Start of DATA RECORDS
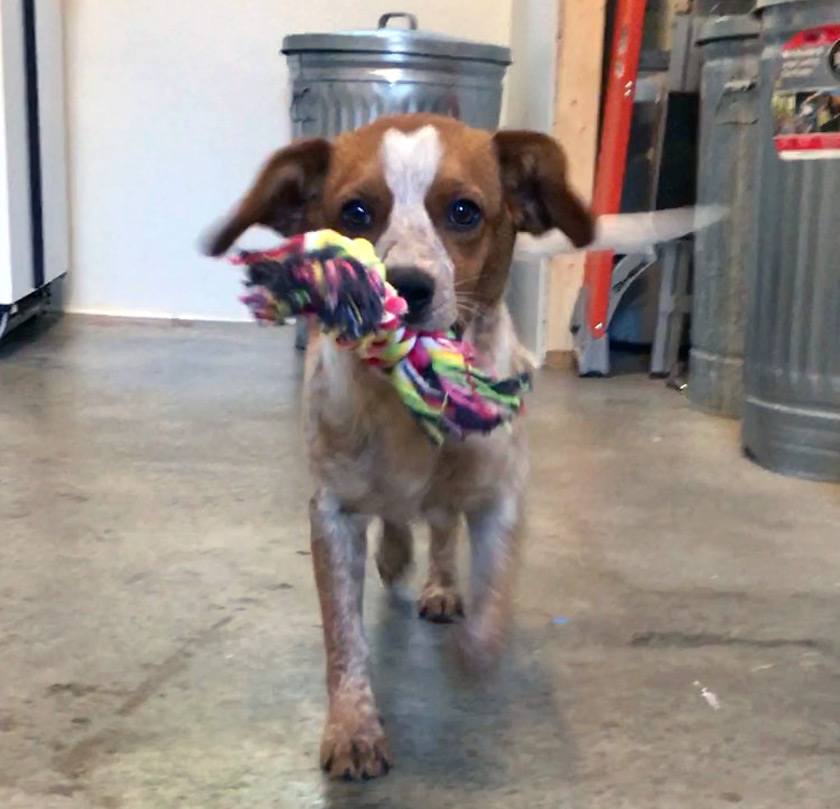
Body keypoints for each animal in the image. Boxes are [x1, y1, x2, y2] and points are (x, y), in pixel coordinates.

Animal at [205, 113, 704, 776]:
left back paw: (440, 586)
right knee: (401, 522)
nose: (406, 287)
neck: (406, 395)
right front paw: (353, 727)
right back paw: (397, 556)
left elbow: (492, 593)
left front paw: (472, 653)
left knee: (442, 530)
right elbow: (344, 637)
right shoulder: (333, 512)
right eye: (356, 211)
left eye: (464, 211)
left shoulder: (501, 498)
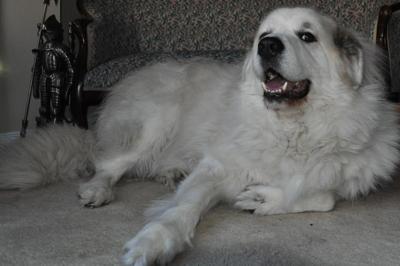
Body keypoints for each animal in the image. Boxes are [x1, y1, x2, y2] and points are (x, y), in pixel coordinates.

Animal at [0, 6, 400, 266]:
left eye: (307, 36)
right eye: (263, 35)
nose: (267, 45)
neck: (291, 129)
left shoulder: (336, 177)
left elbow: (322, 198)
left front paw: (263, 199)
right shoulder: (215, 167)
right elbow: (182, 208)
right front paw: (153, 242)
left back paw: (170, 172)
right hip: (154, 121)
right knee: (108, 164)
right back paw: (99, 190)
End of DATA RECORDS
### THE TASK
Would you restate word for word every line from the one holding "nose: (267, 45)" to the end of the entries, both ends included?

### RESULT OF THIS TASK
nose: (267, 45)
neck: (291, 129)
left shoulder: (336, 177)
left elbow: (322, 198)
left front paw: (263, 199)
right shoulder: (215, 167)
right elbow: (182, 208)
right front paw: (153, 242)
left back paw: (170, 172)
right hip: (154, 121)
right knee: (108, 164)
right back paw: (99, 190)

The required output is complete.